Lacewing Butterfly – 2022 (INA)
Sometimes it takes a while to find a Dutch name when you discover butterflies abroad. This also applies to the Lacewing Butterfly (Cethosia hypsea) that I discovered in Bali. This butterfly is bright orange-red above with broad black margins. With this bright orange, they warn predators that they are poisonous. The wings are scalloped, giving the hindwings an almost sawtooth-like appearance. The undersides are orange-red with white bands and are mottled with black forming an intricate pattern. Females and males can be distinguished by the wing color pattern on the dorsal (top) side. The dorsal side of the male has a black base color pattern with white spots and bright orange while females have a black base color pattern, with white and red spots. From the ventral direction, both males and females have the same color pattern with a combination of bright brown, white, red-orange, and black spots. In the ventral part, the V-shaped pattern on the edge of the wing also looks very clear with the pattern of black and white scales. In addition to the color pattern, males and females can be distinguished by the wingspan, males are smaller than females. The wingspan is 60-80mm. Host plant: Prickly Lantana and Snakeweed. Dutch name: Luipaardvlinder. Frisian name: –
Silver-washed Fritillary – 2013 (FR)
The Silver-washed fritillary (Argynnis paphia) has disappeared from the Netherlands as a butterfly since 1980. Occasionally he was still found as a migrant from France where I found this fritillary. The Silver-washed Fritillary was found in Limburg (Netherlands) in 2005 and after 10 years this butterfly may be appointed as a resident butterfly again. The male is best recognized. The top of the orange forewing shows three distinct black scent stripes. Furthermore, the top is covered with a black spot pattern. The underside of the forewing is orange-yellow and the hindwing is greenish with silvery stripes that are widest in the female. The wingspan is 72-76mm and the flight period is from June to September in one generation. Host plant: Common Dog-violet, and Thistle. Dutch name: Keizersmantel. Frisian name: Keizersmantel.
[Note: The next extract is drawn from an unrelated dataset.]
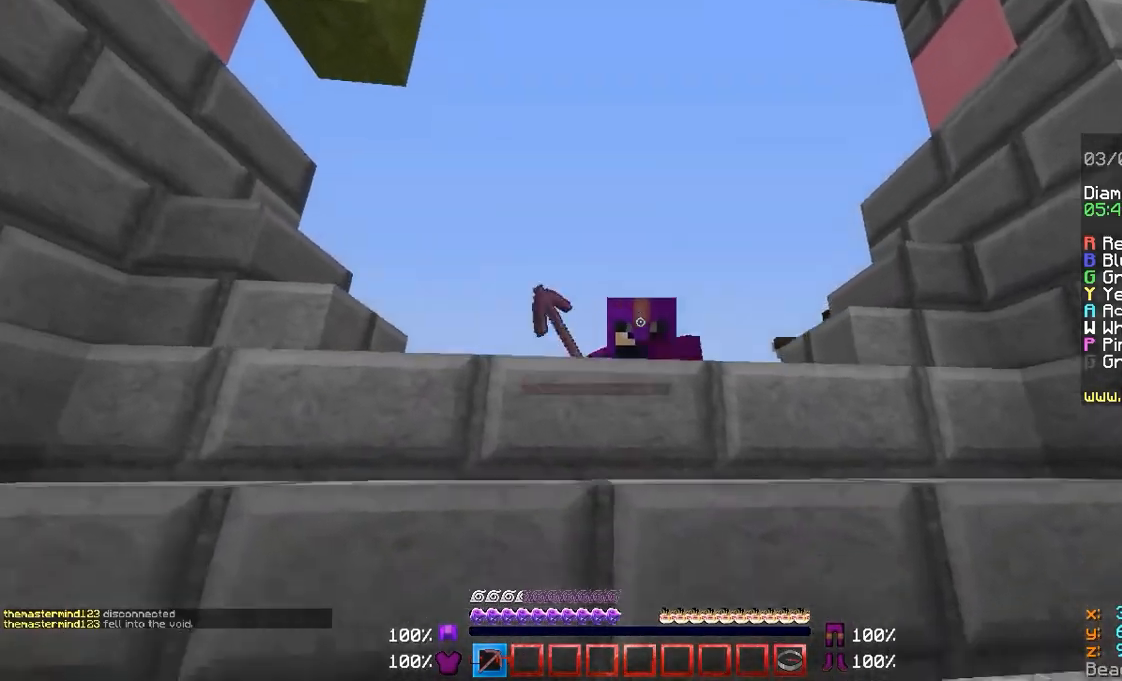
{"keys": [], "mouse": [], "events": []}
Dark Green Fritillary – 2023 (BE)
A powerful butterfly that you often see flying quickly over open grassland with violets and rough places. The Dark Green Fritillary (Argynnis aglaja) is distinguished from its peers by the green color on the underside of the hindwing and the light orange band in the zoom field. Furthermore, there are numerous large, silver-colored spots on the entire wing, whereas the ones along the wing edge have a green triangular spot on the inside. The top of the fore and hind wings are orange with black spots and dots. Similar species are the High Brown Fritillary (Fabriciana adippe), and the Niobe Fritillary (Fabriciana niobe), both of which have small white spots on the underside of the hindwing with a brown-red edge, and the Silver-washed Fritillary (Argynnis paphia), which has no white spots on the underside of the hindwing. The flight period is in one generation from June to the end of August and the wingspan is 45-58mm. Host plant: rough violet, tricolor violet, dog violet, dune violet. Dutch name: Grote parelmoervlinder. Frisian name: Grutte parlemoerflinter.
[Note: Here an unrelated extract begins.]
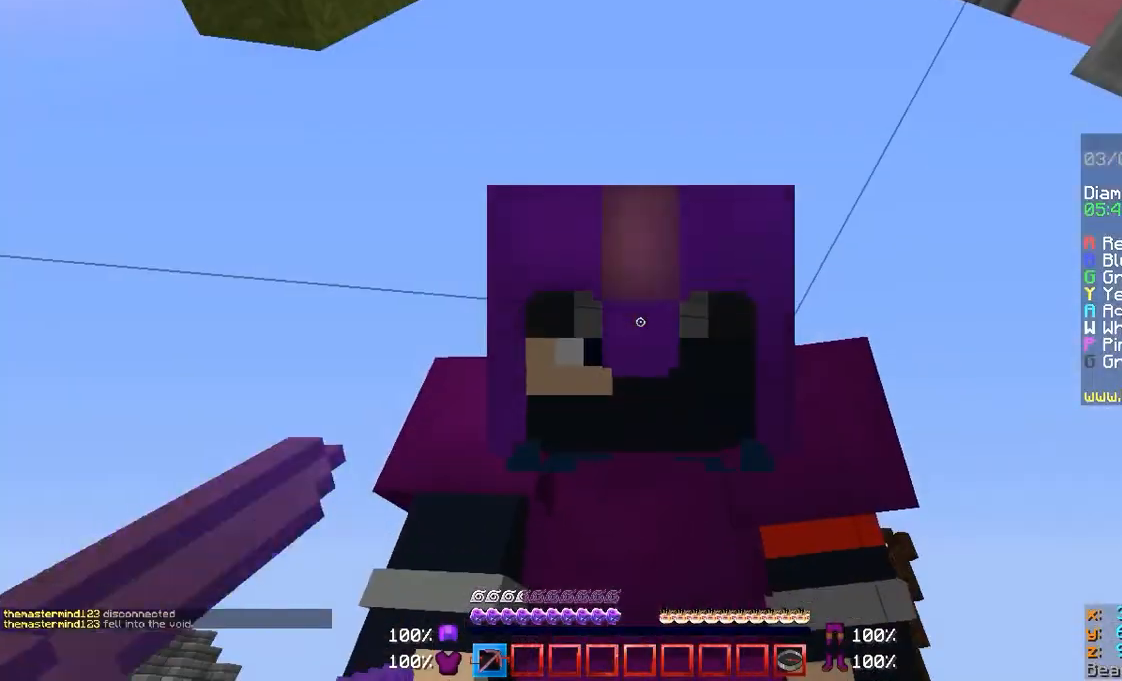
{"keys": [], "mouse": [], "events": []}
Silver-meadow Fritillary – 2018 (NL)
The Small Pearl-bordered Fritillary (Boloria selene) is rare in the Netherlands and an endangered species. It still occurs in peat areas in the North. The adults fly close to the ground, stopping frequently to take nectar from flowers such as Bramble and thistles. The top of the wings are orange with a row of black dots near the costa and larger spots spread over the rest of the wing. The termen has lighter orange to white spots with a black V-shape inward. The bottom is covered with light cells, some of which are white. Several cells form a crescent moon with some imagination. The black dot in the orange central cell on the underside of the hindwing is the hallmark that best describes the Silver-meadow Fritillary. The wingspan is 41-44mm and the flight period is from May to September in one or two generations. Host plant: Common Dog-violet, and Marsh Violet. Dutch name: Zilveren maan. Frisian name: Sulveren moanne.
Bog Fritillary – 2023 (BE)
During my trip to Germany and Belgium, I saw many new-to-me fritillary species, including the fairly easy-to-recognize Bog Fritillary (Boloria eunomia). The best feature to recognize this butterfly is the complete row of black eyespots with a yellowish-white center, which gives it its Dutch name. You also see two orange bands in the root and midfield. The top of the wings is orange with black spots in the zoom field and several black stripes closer to the wing root. The wing edges are slightly darker in color with small lighter triangles trimmed with dark thin lines. The flight period is in one generation from late May to mid-July and the wingspan is 28-40mm. Host plant: Alpine Smartweed and violets. Dutch name: Ringoogparelmoervlinder. Frisian name: –
Cranberry Fritillary – 2023 (BE)
In the Netherlands, this butterfly is endangered and is hardly found anymore. Only a few observations are known in Drenthe. However, I encountered the Cranberry Fritillary (Boloria aquilionaris) in larger numbers in Belgium. The tops of the wings are orange with black spots and dots. One of the better features to distinguish this fritillary butterfly from several related species is the two opposing V-shaped spots in cell 1B on the top of the forewing. The ground color of the underside of the hindwing is reddish brown with a purple tinge and gives a flamed impression of purplish, silvery, and yellow spots. The black spots on the underside of the hindwing are quite blurry. The hindwing has a straight leading edge that protrudes conspicuously behind the forewing in resting butterflies. The flight period is in one generation from mid-June to August and the wingspan is 34-36mm. Host plant: Common Cranberry. Dutch name: Veenbesparelmoervlinder. Frisian name: Feanbeiparlemoerflinter.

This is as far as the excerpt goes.